[[ EXCERPT PROVIDED, beginning ]]

Tax Reporting Headache – Reportable & Notifiable Transactions

Lawyers can usually assist with implementing tax-driven reorganizations cooked up by tax accountants without having to worry about the related tax reporting. A lawyer who prepares a section 85 rollover agreement, for example, will almost always leave it to the accountant to prepare the T2057 election form.

Draft legislation released on February 4, 2022 (the “Draft”) will change the old certitude. The draft expands existing s 237.3 of the Income Tax Act (Canada) (the “Act”)[1] relating to “reportable” transactions and introduces new s 237.4, which implements rules for “notifiable” transactions. In both cases, all specified persons who participate in the transactions, including, possibly, lawyers who implement them, may be responsible for filing detailed reports about the transactions within a very short period of time after the commencement of the series of transactions that includes them.

The rules in the Draft are already in effect—they are supposed to apply to any series of transactions that commences after 2021—but penalties will only apply for a series of transactions that commences after the Draft receives Royal Assent.[2]

1          Reportable Transactions

The reportable transactions rules in s 237.3 have been in the Act since 2010. The Draft, however, significantly expands their scope. The old rules applied when a taxpayer undertook an “avoidance transaction”, if any two “hallmarks” were present in connection with the transaction.

Under the new rules, a transaction is an “avoidance transaction” “if it may reasonably be considered that one of the main purposes of the transaction … is to obtain a tax benefit.”[3] A “tax benefit” includes “a reduction, avoidance or deferral of tax or other amount payable under this Act or an increase in a refund of tax or other amount under this Act”.[4] The scope of the latter definition is broad enough that almost any kind of tax purpose, if it is one of the main purposes of a transaction, will make the transaction an avoidance transaction. An estate freeze would very likely qualify as an avoidance transaction because one of the main purposes of a freeze is almost always to defer tax.

[[ EXCERPT PROVIDED, end ]]

> _WORK INSTRUCTION 1_
Answer these questions about the tax reporting article:
(a) Which form does the accountant usually prepare when a lawyer prepares a section 85 rollover agreement?
(b) On what date was the draft legislation released?
(c) Since what year have the reportable transactions rules in s 237.3 been in the Act?
> _WORK INSTRUCTION 2_
Extract everything in the tax reporting article from "Lawyers can usually" down to "that includes them.".

[[ RECORD EXTRACTS, beginning ]]

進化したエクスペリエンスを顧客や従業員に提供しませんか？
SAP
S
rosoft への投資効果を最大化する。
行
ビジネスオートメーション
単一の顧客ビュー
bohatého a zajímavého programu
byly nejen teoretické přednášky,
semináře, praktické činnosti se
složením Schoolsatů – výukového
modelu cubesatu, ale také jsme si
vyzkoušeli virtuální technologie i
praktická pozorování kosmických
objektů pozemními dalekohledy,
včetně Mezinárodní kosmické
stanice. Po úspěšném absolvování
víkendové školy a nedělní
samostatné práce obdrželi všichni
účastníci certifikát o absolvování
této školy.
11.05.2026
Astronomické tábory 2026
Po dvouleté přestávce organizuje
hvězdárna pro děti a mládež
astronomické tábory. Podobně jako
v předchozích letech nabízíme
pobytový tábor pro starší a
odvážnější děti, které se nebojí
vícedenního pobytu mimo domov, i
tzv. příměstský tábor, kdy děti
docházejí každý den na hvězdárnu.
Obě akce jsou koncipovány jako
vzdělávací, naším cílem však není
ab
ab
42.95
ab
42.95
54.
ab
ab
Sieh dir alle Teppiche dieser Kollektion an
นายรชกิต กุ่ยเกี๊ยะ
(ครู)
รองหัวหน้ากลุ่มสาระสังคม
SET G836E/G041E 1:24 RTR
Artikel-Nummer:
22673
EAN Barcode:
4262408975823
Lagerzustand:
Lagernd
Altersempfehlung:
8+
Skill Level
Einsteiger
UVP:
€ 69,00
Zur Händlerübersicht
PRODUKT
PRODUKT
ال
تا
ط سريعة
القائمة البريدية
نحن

[[ RECORD EXTRACTS, end ]]

> _WRITTEN REPLY 1_
(a) The T2057 election form.
(b) February 4, 2022.
(c) 2010.

> _WRITTEN REPLY 2_
Lawyers can usually assist with implementing tax-driven reorganizations cooked up by tax accountants without having to worry about the related tax reporting. A lawyer who prepares a section 85 rollover agreement, for example, will almost always leave it to the accountant to prepare the T2057 election form.

Draft legislation released on February 4, 2022 (the “Draft”) will change the old certitude. The draft expands existing s 237.3 of the Income Tax Act (Canada) (the “Act”)[1] relating to “reportable” transactions and introduces new s 237.4, which implements rules for “notifiable” transactions. In both cases, all specified persons who participate in the transactions, including, possibly, lawyers who implement them, may be responsible for filing detailed reports about the transactions within a very short period of time after the commencement of the series of transactions that includes them.